Você conhece a crônica “Iconha”, escrita por Rubem Braga em 1951? Confira!

Iconha – como isso era longe, na minha infância. Lembro-me de um menino que me espantou porque viera de uma fazenda “pra lá de Frade, para além do Rio Novo, em Iconha, perto de Piúma…”

Eu pensava ir a Iconha tão vagamente como hoje penso em ir ao Tibete. E agora, depois de uma rápida voada em automóvel, descubro que estou em Iconha.

Não é muita coisa: quase apenas uma rua, uma casa bonita, dessas que se faziam no fim do século, sólidas, sóbrias e dignas, sem entretanto o ar comercial e horrendo dessas casas “modernistas” de platibandas retangulares que hoje infestam Cachoeiro e todo o interior do Brasil.

Mas Iconha me encanta pelo seu milagre pastoril.

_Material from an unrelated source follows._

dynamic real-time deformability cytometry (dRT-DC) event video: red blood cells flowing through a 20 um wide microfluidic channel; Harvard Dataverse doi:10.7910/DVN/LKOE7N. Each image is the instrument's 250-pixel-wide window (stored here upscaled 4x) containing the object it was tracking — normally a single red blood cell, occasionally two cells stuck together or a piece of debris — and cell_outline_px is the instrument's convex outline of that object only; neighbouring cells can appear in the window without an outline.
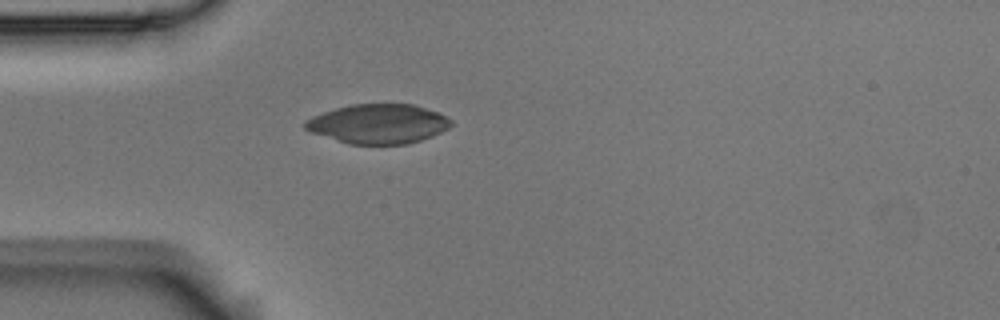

A pracinha é dominada por um morro alto, muito verde, cortado diante de nós por um talude de terra vermelha. E lá em cima pastam dez a doze bois brancos. Eles dominam assim o centro da cidade; no fim da rua há outro morro alto povoado por outros bois brancos. Atrás deles o céu muito azul, com algumas nuvens redondas. De repente, na curva do morro, contra o céu, passa de crinas ao vento um cavalo preto, de um preto intensamente luminoso nesta tarde já chovida que o sol veio de despedir. Pode ser um cavalo pequeno e magro; mas assim, no alto, entre esses sossegados bois brancos, é uma aparição de sonho.

Chegam homens da roça, os botequins de cachaça se animam. O sol se esconde, Iconha vai jantar.

Quando passamos de volta, ela está adormecida sob as estrelas, abençoada pelos seus bois brancos.